The most striking part of this process is the creative engagement of Armin, a graphic artist whose process of drawing opens the film. Armin’s hand and the pencil are captured as he attempts to visually transform and recreate the missing footage while listening to a woman’s voice telling the story of the literacy campaign that was the subject of the now-missing film. This testimony, told in the wonderfully warm and soft voice of a Bosnian woman, is perhaps the most memorable part of the film. It strikes the viewer as an oral testimony to a moment that has lost its filmic existence during the burning of the archive.

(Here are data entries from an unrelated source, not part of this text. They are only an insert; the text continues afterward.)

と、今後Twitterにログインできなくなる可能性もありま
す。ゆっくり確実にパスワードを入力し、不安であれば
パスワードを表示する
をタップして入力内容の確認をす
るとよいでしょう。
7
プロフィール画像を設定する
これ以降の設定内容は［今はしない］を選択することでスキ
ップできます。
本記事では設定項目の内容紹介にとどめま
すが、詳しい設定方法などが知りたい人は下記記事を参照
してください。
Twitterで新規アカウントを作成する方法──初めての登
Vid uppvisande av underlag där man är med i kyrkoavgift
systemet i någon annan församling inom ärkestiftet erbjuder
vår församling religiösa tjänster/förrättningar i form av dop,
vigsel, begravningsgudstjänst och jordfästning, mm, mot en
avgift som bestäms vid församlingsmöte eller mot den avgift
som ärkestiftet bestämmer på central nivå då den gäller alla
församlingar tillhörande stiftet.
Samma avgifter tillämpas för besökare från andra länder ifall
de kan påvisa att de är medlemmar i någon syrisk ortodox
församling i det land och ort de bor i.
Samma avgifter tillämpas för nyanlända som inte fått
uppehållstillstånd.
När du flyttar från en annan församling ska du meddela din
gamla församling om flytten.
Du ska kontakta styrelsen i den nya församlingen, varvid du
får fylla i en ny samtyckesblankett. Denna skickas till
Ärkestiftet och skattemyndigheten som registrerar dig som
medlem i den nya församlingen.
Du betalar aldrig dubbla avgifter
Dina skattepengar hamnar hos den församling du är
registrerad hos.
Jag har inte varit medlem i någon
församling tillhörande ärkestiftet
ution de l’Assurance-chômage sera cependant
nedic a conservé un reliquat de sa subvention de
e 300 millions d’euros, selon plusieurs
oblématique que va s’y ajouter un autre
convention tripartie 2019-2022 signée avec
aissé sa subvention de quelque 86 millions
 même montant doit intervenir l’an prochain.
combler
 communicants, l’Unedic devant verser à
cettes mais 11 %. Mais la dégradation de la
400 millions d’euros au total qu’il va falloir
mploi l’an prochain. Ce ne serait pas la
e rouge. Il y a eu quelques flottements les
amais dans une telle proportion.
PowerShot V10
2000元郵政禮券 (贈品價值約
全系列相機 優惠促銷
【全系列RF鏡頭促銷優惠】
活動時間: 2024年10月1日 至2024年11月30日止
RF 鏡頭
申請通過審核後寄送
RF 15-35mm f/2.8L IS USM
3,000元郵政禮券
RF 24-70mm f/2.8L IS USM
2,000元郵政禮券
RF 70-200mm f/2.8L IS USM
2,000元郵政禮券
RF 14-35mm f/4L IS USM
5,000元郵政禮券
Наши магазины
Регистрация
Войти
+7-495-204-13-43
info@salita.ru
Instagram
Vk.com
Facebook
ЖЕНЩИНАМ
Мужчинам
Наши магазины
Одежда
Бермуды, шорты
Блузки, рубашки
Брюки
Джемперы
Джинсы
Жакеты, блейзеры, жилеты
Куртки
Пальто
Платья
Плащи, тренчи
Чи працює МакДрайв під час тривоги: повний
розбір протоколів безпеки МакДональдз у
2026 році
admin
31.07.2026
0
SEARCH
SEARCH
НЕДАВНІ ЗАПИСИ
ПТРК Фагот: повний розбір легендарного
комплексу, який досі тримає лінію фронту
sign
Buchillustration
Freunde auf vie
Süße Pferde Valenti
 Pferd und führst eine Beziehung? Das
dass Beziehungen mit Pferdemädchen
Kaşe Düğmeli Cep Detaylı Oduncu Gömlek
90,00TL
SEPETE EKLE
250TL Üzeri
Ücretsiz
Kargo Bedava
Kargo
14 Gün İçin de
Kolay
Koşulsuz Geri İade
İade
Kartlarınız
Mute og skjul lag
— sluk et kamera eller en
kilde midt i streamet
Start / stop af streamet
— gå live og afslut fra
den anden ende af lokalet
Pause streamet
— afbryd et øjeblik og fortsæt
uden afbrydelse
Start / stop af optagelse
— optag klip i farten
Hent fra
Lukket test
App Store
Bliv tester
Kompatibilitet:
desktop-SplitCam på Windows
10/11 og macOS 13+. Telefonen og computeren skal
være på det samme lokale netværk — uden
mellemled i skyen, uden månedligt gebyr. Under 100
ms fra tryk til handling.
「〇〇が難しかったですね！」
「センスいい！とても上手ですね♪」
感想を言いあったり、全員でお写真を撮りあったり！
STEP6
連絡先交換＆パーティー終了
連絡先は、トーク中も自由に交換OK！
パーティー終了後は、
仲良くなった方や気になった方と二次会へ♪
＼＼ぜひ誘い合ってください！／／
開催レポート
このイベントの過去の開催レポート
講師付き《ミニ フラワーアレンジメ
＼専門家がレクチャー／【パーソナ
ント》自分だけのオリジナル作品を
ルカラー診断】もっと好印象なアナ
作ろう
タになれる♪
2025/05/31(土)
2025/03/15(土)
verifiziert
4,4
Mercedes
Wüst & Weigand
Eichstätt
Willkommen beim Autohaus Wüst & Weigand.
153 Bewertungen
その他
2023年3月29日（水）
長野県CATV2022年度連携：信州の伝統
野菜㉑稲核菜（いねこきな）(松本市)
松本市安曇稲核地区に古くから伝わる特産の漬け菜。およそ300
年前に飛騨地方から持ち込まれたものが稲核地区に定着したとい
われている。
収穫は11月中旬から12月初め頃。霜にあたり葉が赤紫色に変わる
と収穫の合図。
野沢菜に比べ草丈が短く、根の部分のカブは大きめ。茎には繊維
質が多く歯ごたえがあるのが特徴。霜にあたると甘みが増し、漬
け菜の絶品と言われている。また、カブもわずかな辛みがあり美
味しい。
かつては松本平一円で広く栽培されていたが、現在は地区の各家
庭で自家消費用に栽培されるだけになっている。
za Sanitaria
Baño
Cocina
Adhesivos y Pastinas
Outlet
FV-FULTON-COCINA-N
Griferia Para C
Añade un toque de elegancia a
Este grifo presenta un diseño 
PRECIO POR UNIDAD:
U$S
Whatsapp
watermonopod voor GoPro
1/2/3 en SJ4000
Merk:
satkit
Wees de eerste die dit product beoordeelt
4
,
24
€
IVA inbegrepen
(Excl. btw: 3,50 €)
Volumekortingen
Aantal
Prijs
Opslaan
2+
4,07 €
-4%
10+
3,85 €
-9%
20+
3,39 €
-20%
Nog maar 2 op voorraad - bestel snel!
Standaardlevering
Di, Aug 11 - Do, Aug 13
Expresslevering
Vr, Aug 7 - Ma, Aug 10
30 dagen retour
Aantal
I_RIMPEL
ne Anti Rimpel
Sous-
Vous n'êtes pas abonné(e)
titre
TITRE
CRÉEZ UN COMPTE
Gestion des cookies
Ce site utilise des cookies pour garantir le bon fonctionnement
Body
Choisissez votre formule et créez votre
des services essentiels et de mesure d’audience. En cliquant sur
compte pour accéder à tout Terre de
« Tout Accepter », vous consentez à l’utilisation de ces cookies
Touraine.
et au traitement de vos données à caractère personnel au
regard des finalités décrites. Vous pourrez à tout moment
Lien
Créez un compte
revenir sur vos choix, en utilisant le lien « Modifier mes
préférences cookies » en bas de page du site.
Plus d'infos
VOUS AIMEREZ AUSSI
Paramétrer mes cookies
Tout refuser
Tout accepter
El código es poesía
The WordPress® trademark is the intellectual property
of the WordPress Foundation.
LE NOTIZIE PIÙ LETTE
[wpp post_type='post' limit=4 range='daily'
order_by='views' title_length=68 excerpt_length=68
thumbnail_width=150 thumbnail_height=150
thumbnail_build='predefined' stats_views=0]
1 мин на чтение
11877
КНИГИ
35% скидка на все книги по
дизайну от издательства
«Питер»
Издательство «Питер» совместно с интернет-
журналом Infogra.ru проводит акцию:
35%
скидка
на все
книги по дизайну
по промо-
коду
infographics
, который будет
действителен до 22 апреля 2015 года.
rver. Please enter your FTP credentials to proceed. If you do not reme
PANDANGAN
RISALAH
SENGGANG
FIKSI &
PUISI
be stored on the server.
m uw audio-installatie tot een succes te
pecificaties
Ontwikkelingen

The combination of the verbal and the visual, standing in as a substitute for the missing footage, calls on memory to substitute for the medium of highest technical reproducibility (film) that has been lost in the war. These attempts to struggle against forgetting may seem futile in the beginning. However, if you watch the film a second and a third time, they begin to function as successful mementos of the Bosnians’ struggle to preserve their culture in the face of overwhelming odds. The reversal of the techno-mimetic process whereby drawing and voice are three times removed from the original event poses crucial questions about memory and its representation, especially with regard to those areas of the world that are subjected to war and violence.
The final scenes of Steyerl’s film are devoted to Armin’s story. He recounts his experience of being caught in someone else’s violent nationalist dream. These scenes also offer an effective transition from the more philosophical considerations of memory to the artist’s personal reflection on her own sense of loss and displacement in the wake of the ethno-territorial reshuffling carried out by the new nationalist leaders. Steyerl’s film could be an effective teaching tool in classes related to the former Yugoslavia and, more generally, to the problem of memory and its loss in areas affected by political conflict.